Personal chit-chat is a part of living in a human society. Social media is a communication tool, and humans engage in small talk when they communicate. If you ask after people’s children, or inquire into holiday plans when you communicate with people in person, you can bite the bullet and learn to do the same when you use online communication channels.
I tried it and it didn’t work
If by “tried it” you mean you built a Facebook page, posted links to your website and yet, you were not flooded with new traffic, or you have a twitter account where you promote press releases about your events, you have not “tried” social media.

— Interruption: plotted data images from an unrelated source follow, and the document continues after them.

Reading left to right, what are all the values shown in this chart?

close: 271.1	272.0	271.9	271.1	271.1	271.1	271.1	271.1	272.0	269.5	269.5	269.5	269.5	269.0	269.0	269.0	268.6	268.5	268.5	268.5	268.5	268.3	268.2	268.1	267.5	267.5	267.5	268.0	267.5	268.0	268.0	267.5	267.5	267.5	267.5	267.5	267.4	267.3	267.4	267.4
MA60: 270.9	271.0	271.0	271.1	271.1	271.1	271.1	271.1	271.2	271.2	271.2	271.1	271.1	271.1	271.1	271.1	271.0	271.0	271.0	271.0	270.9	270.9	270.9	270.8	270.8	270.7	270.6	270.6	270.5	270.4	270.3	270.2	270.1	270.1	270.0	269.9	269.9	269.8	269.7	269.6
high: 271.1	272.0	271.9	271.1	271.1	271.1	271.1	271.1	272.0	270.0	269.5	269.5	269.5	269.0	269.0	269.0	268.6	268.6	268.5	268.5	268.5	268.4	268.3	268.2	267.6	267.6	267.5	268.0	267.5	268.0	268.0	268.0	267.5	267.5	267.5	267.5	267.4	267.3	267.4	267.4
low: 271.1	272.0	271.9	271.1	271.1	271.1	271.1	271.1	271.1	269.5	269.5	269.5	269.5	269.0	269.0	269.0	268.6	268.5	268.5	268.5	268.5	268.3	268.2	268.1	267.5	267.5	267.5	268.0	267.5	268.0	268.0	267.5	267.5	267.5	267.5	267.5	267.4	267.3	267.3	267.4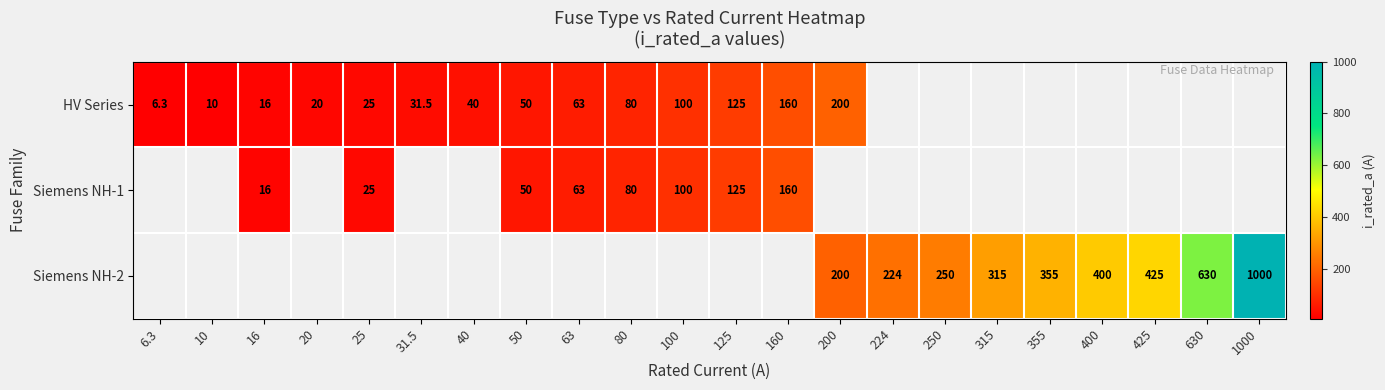

What is the sum of the HV Series values at 100 and 31.5?

131.5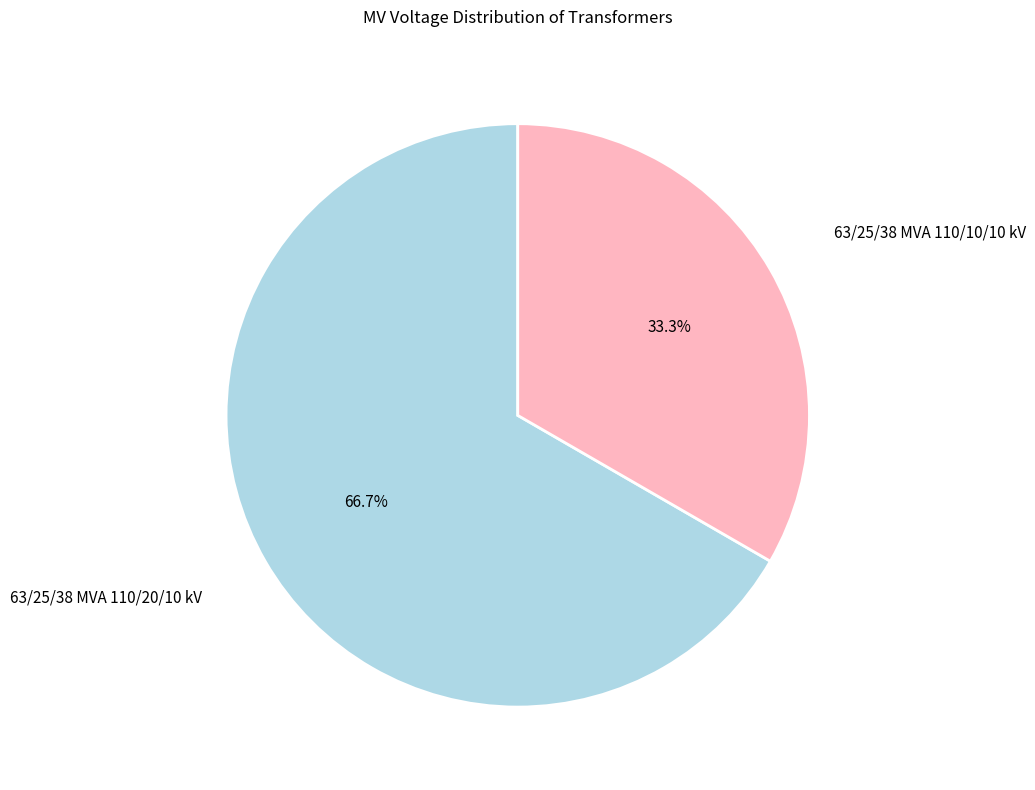

How many segments does this pie chart have?

2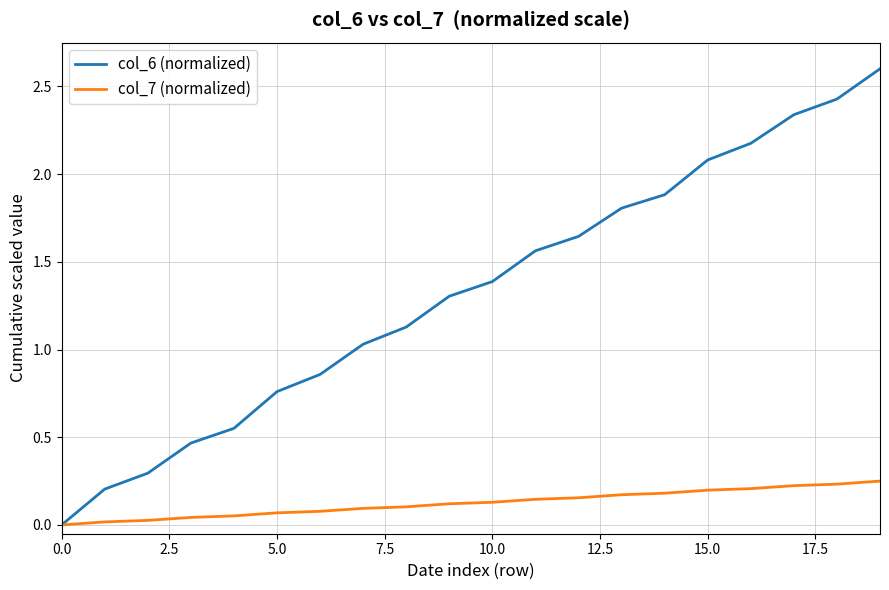

What is the average value of the col_6 (normalized) series?

1.3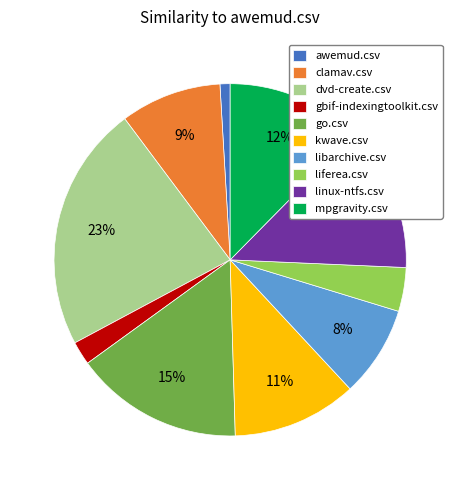

To the nearest percent, what is the difference between the largest and smallest slice percentages?

22%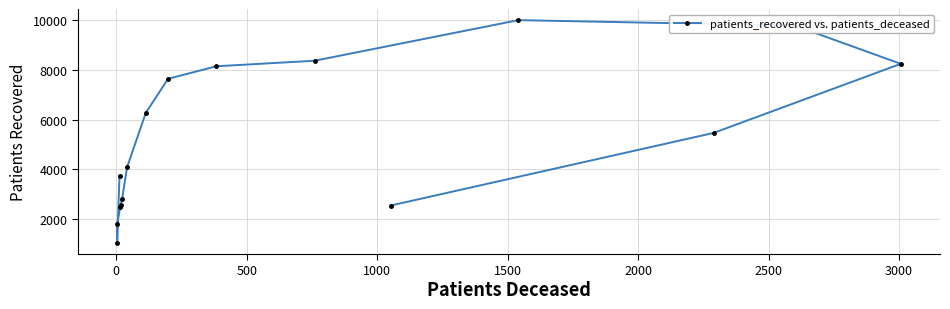

True or false: the data shows 2443 at 10.

False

Social media is not an advertising tool, and it’s not a magic bullet. It won’t work over night, and you’ll only get benefit from it if you use it in a sustained way. Social media is a two-way communication tool that gives you and your organization the opportunity to find, and build relationships with, the people who are likely to be interested in what you have to offer. It also gives you the chance to “overhear” what people are saying amongst themselves about you and subjects you care about. Used correctly, these new relationships can be a key leverage point in your ability to get the word out about what you do–but only if you focus on the relationships and not your short term advertising or fundraising goals.
I don’t have the technical expertise
The internet may have been invented for geeks, by geeks, but, much to their chagrin, its most popular tools have been co-opted by lay people and re-built to accommodate our lack of technical know how (and interest). That’s not to say there is no learning curve. Like any new undertaking, getting started with social media will involve learning some new vocab words, getting comfortable with new customs, etiquette and standard ways of working, but it is most certainly not rocket science. You will be able to learn. If you are nervous, or just don’t feel like navigating the journey alone, I can help.
My people don’t use social media
If this one were legitimately true, it would be a good reason to exclude social media from your marketing plan. But, before you check it off your to-do list, be sure you aren’t underestimating your user base.
My grandmother is on Facebook. My co-worker’s daughter blogs about her mission work from a part of Africa where electricity is a “sometimes” luxury. I am more likely to learn about breaking news from Twitter than I am from CNN. In other words, social media is no longer a fad for teenagers and college students. Almost every one with an internet connection in the United States, and increasingly, around the World, uses social media in one way or another–and those numbers are not likely to drop any time soon. If your organization has a need to connect with individuals for any reason (ticket buyers, donors, volunteers, clients, etc.), you can benefit from social media. Even if you work for one of the very rare nonprofits that interact only with other organizations, those organizations are also made up of people. People who use social media.
Are there good reasons to avoid social media?
In the spirit of fairness, there are reasons to avoid social media. I just hope none of them apply to you.
What are your favorite excuses for social media avoidance? Have I over looked any good reasons for not taking the plunge?